I am humbled by what I've experienced there. I feel for all of us, all of us human beings. And there were some magical and delightful moments, not only when the energetic gal in a red evening dress jumped up on the bar during the meeting she sponsored. That was dramatic enough but it was just as sweet to see how people engage each other with humor, props and stories. I was moved to see each of us present ourselves. Every one of us is uniquely marvelous. And it has been my long belief that we are often reduced to confining ourselves by the circumstances of our lives. Attending the Greeters meetings brought that up for me.
Then I agreed to advertise in a wonderful paper here called Locals Guide. I like the fellow who runs it. I appreciate his philosophy and his qualities. He is a real sweetie. But the closer it came to my interview being featured in the paper (something I was paying for), the more uneasy I felt.

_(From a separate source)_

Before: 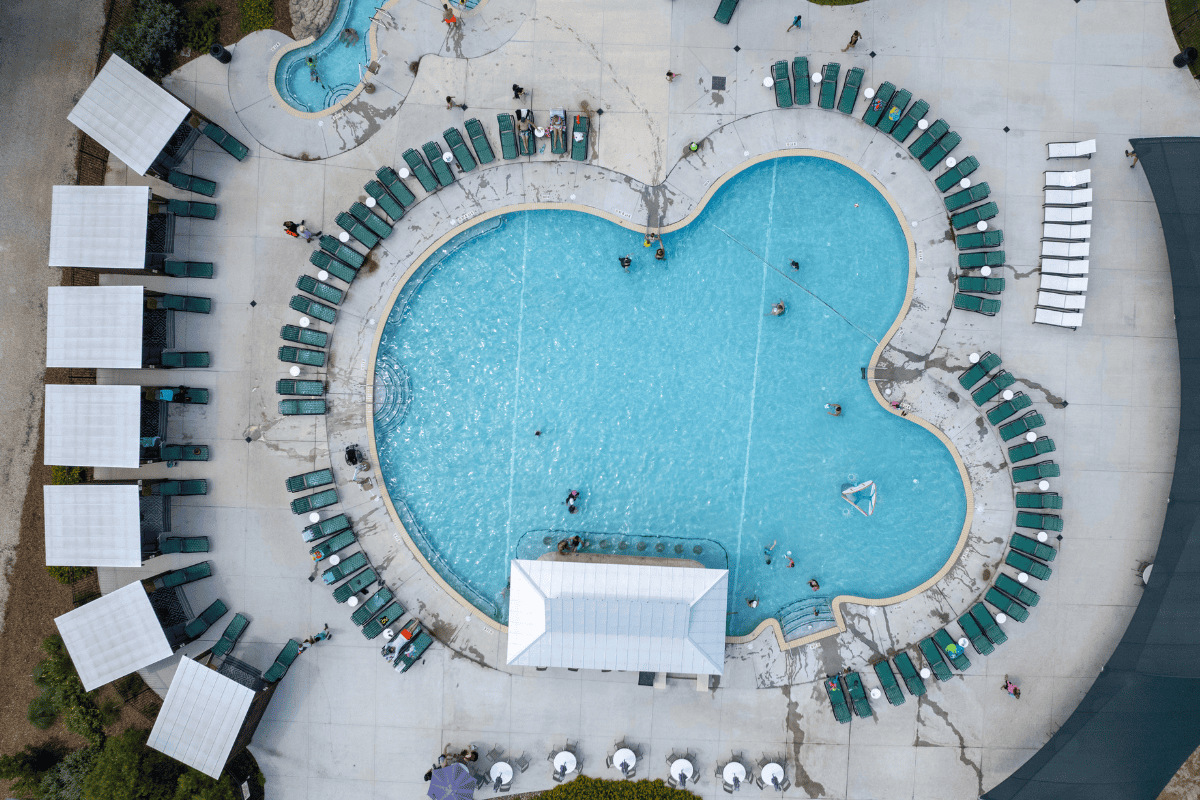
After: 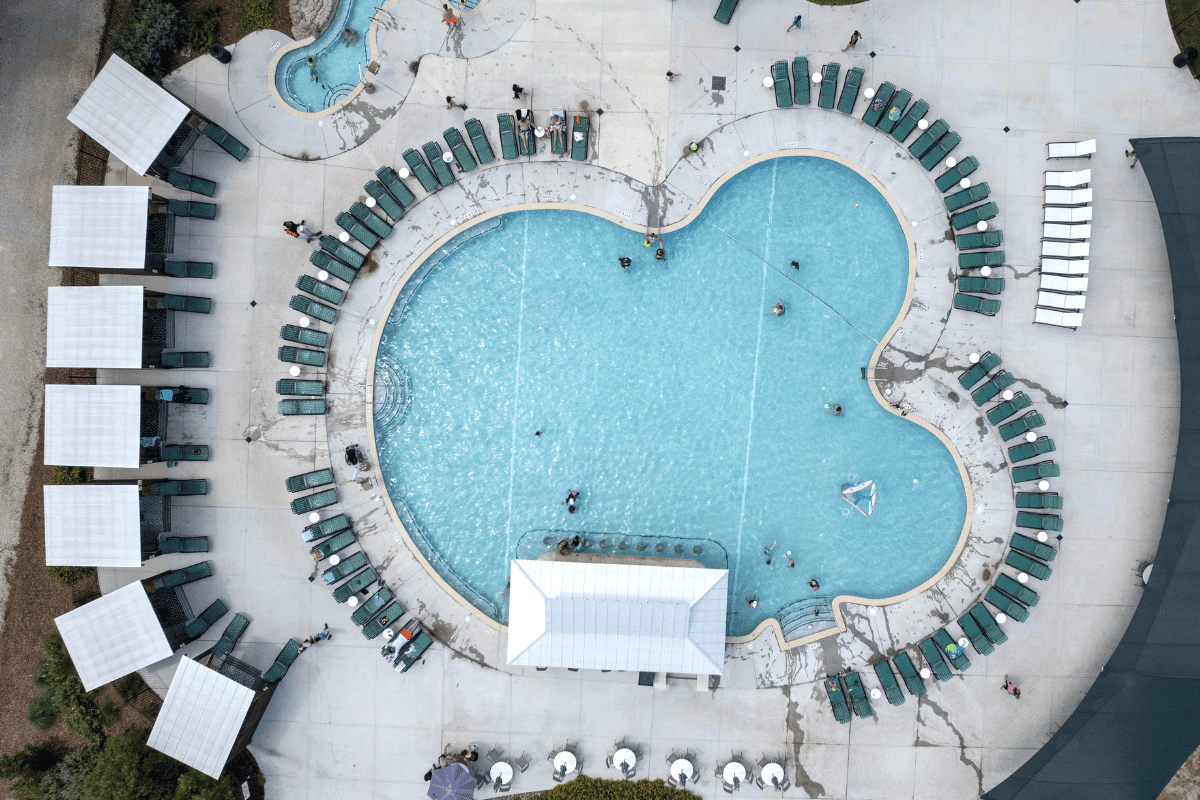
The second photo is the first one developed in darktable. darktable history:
exposure: exposure 0.269 EV, compensate exposure bias true, compensate highlight preservation false
contrast brightness saturation: contrast 0.057, brightness -0.009, saturation -0.246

So I had to bail out. I felt very bad about leaving him in the lurch. I did leave him in the lurch and I am not a person who makes a habit of that. While all this was happening, it occurred to me at long last that my heart was really not in it, really not into promoting my various talents and skills in this way anymore.
I have done it for a long time, and I am weary of it. I began to think, "Maybe I should just drop it completely." It being the many unfinished creative projects and services I have been concocting for the past 5 years. The musical revue, the individual coaching work, the workshops.
|The prayer flags in front of the Tashi Choling temple make a beautiful sound in the wind|
I think my passion for shifting the paradigm on aging is a version of saving the world. Of course, it will be great when the paradigm on aging shifts to a more positive one. That's not what I am talking about though. As you probably already know, thinking he or she can save the world has a certain fairly immense amount of egotism to it. But leaving that aside, the question of egotism, my heart was just not in it anymore. I was burned out. I had lost the joy and inspiration, and was just slogging along as a responsible adult often does.
Too adult, too responsible. Fortunately, there are many other people who care about shifting the paradigm, so it is just fine if I shift my own attention. And I am.
I am re-imagining the ways I engage in Sage's Play in order to include my own growth and pleasure in the equation. I am letting go into a new field of experience. And this includes a certain amount of change, loss, and uncertainty. I'm okay with that.